**To do:**
Print the whole listing exactly as it appears, but skip the pictures.

**Given material:**
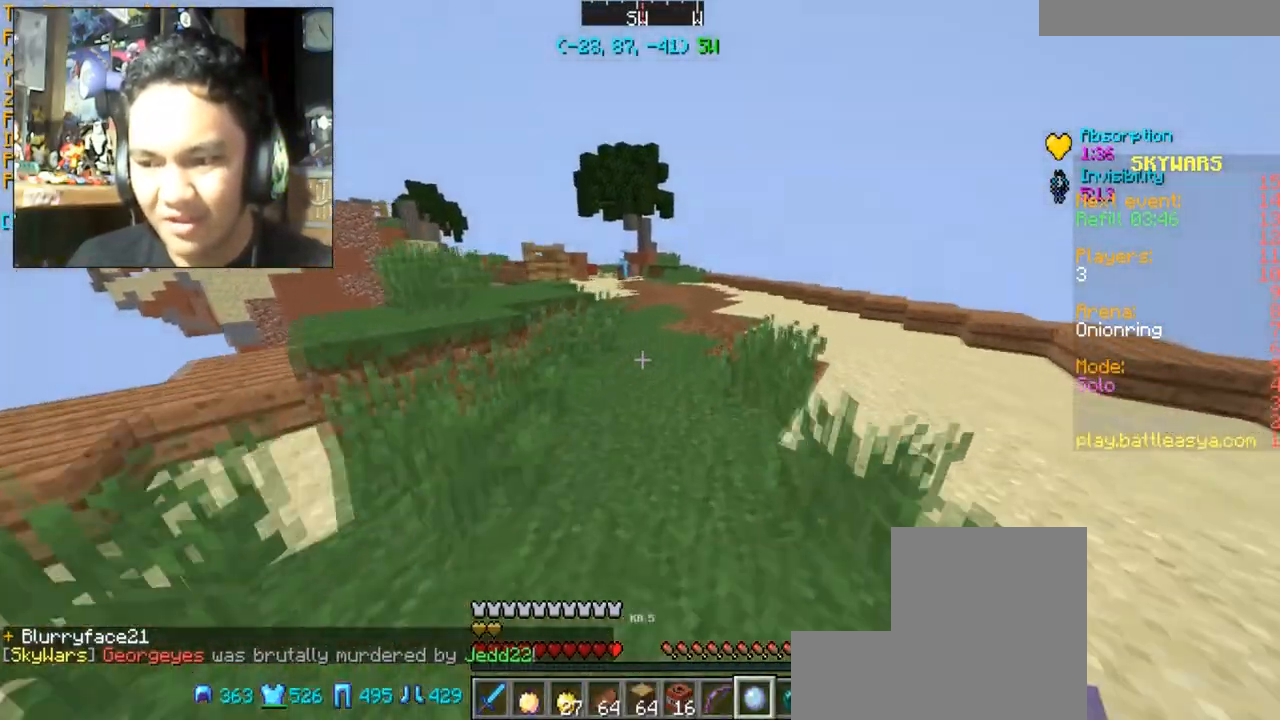
{"keys": ["space", "w"], "mouse": [], "events": [[67, "space", "down"]]}
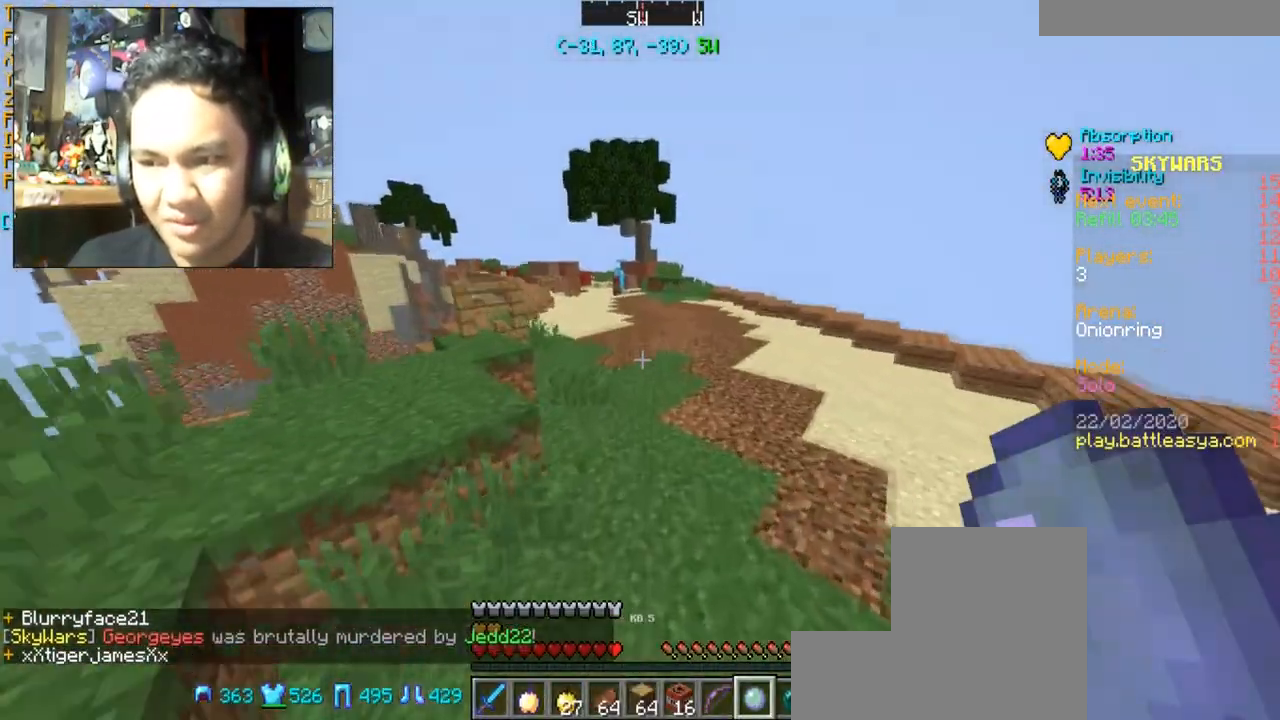
{"keys": ["d", "space", "w"], "mouse": [], "events": [[233, "d", "down"]]}
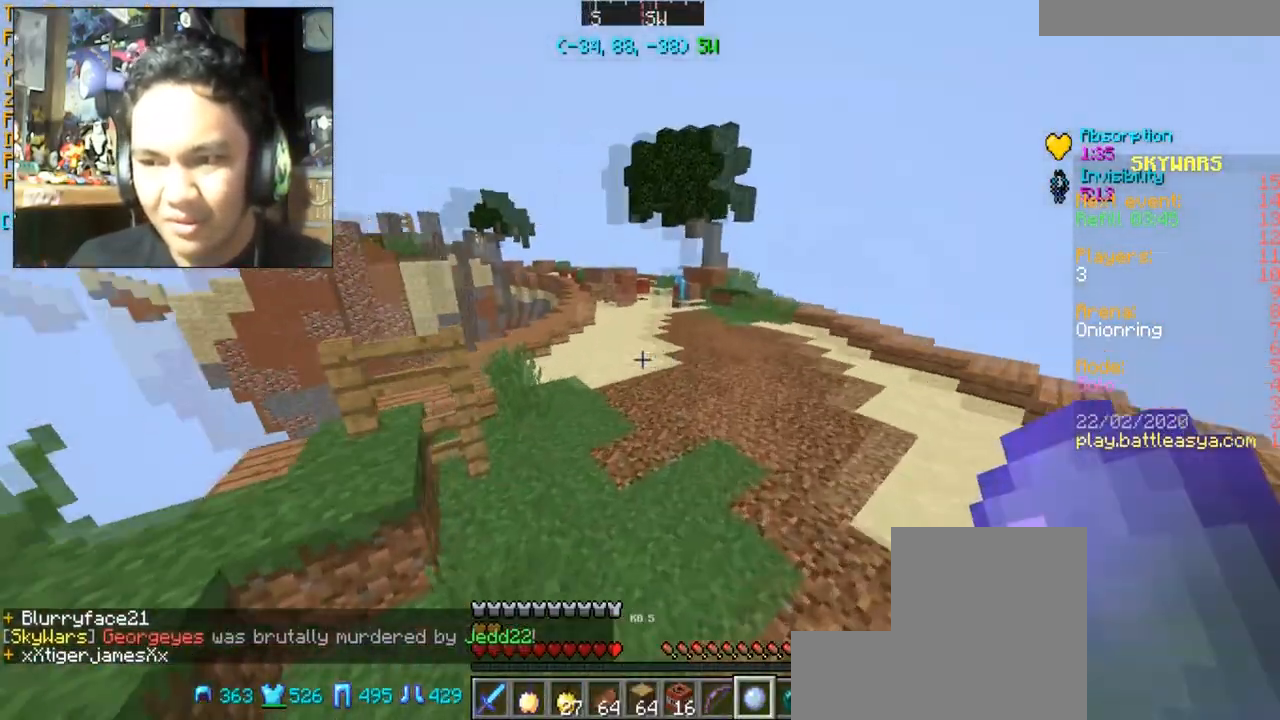
{"keys": ["d", "space", "w"], "mouse": [], "events": []}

**Written response:**
{"keys": ["space", "w"], "mouse": [], "events": [[67, "space", "down"]]}
{"keys": ["d", "space", "w"], "mouse": [], "events": [[233, "d", "down"]]}
{"keys": ["d", "space", "w"], "mouse": [], "events": []}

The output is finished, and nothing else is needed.